** TASK SET **
1. Can you rewrite the paragraph in the article about Marsha that begins "She says in all her work" more briefly, keeping its main facts?
2. Could you copy, word for word, the part of the article about Marsha starting at "After the retreat, Marsha" and ending at "Diego Jewish Academy."?

After the retreat, Marsha started to take the workshop given by StrenthsFinder. “What we understand about our strengths,” she says, “is they describe us. They influence our choices, they help us filter the world and they also tell us why we’re good at certain things and not good at others. And because it’s strength, it’s all framed in a positive way.”

Soon after, she was approached by JFS CEO Michael Hopkins. “He said, ‘Marsha, you get certified and you’re going to do strength for JFS because I love strength,’” she says.

She now helps with JFS’ car donation program amid her other projects with organizations like Hillel and the San Diego Jewish Academy.

“There’s lots of Jewish organizations that I’m doing work for,” she says. “I’m helping people tap into how to be the best version of themselves because our strengths are natural to us and they’re innate to us. When you understand them, then you understand why and you can move forward with a greater understanding as to how to be more productive and how to be more collaborative.”

She says in all her work she strives simply to make a contribution and impact in the community. “I feel blessed and privileged that I am a part of this community and was embraced when I moved here from Chicago about 25 years ago and given that opportunity,” she adds. “What the recipients of the food pantry have gotten out of the program and the kids that participated, that is what’s fueling to me.”

She says strength is a gift of self-awareness. “When people feel that they have that in their life, in the professional Jewish world when you feel that somebody cares about your development, you’re going to be more engaged in what you do.”

Marsha continues to work with both local and national Jewish organizations and is always looking ahead. “How I’m moving forward in the future is really important to me,” she adds, “And exciting to me as well.”

** DATA RECORDS **

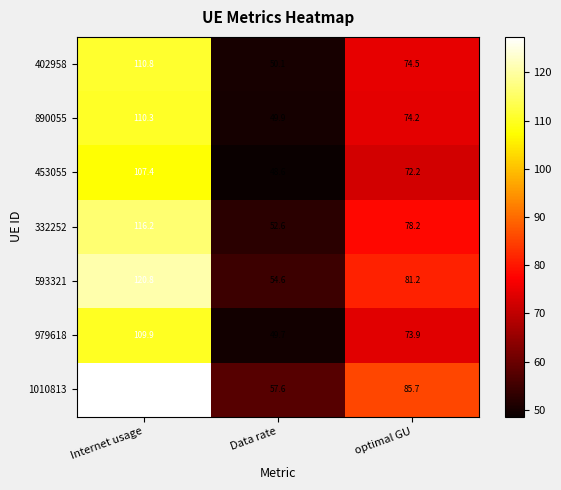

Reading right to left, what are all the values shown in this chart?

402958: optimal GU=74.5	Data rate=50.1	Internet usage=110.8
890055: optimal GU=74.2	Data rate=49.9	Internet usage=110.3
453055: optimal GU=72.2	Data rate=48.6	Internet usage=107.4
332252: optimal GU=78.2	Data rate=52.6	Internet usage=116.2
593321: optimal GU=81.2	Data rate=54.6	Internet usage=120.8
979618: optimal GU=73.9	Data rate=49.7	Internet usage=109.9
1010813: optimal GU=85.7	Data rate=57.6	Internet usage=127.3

...

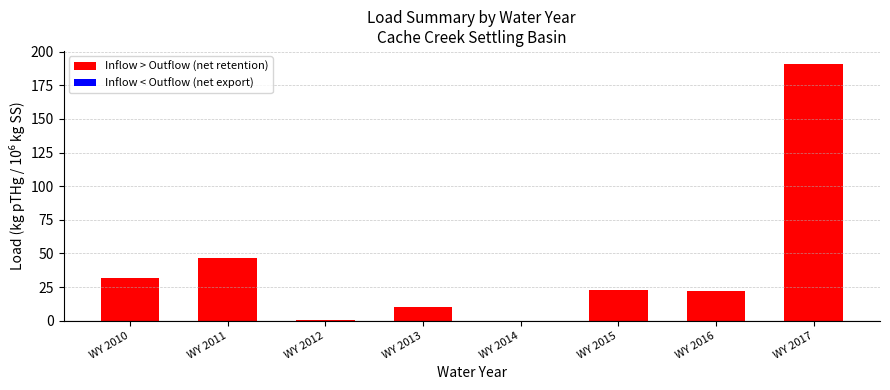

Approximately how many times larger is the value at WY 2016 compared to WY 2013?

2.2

** TASK-BY-TASK OUTPUTS **
1. Marsha aims to contribute to and make an impact on the community. She feels blessed and privileged to be part of it and to have been embraced when she moved from Chicago about 25 years ago. What fuels her is what the food pantry recipients and the participating kids got out of the program.

2.
After the retreat, Marsha started to take the workshop given by StrenthsFinder. “What we understand about our strengths,” she says, “is they describe us. They influence our choices, they help us filter the world and they also tell us why we’re good at certain things and not good at others. And because it’s strength, it’s all framed in a positive way.”

Soon after, she was approached by JFS CEO Michael Hopkins. “He said, ‘Marsha, you get certified and you’re going to do strength for JFS because I love strength,’” she says.

She now helps with JFS’ car donation program amid her other projects with organizations like Hillel and the San Diego Jewish Academy.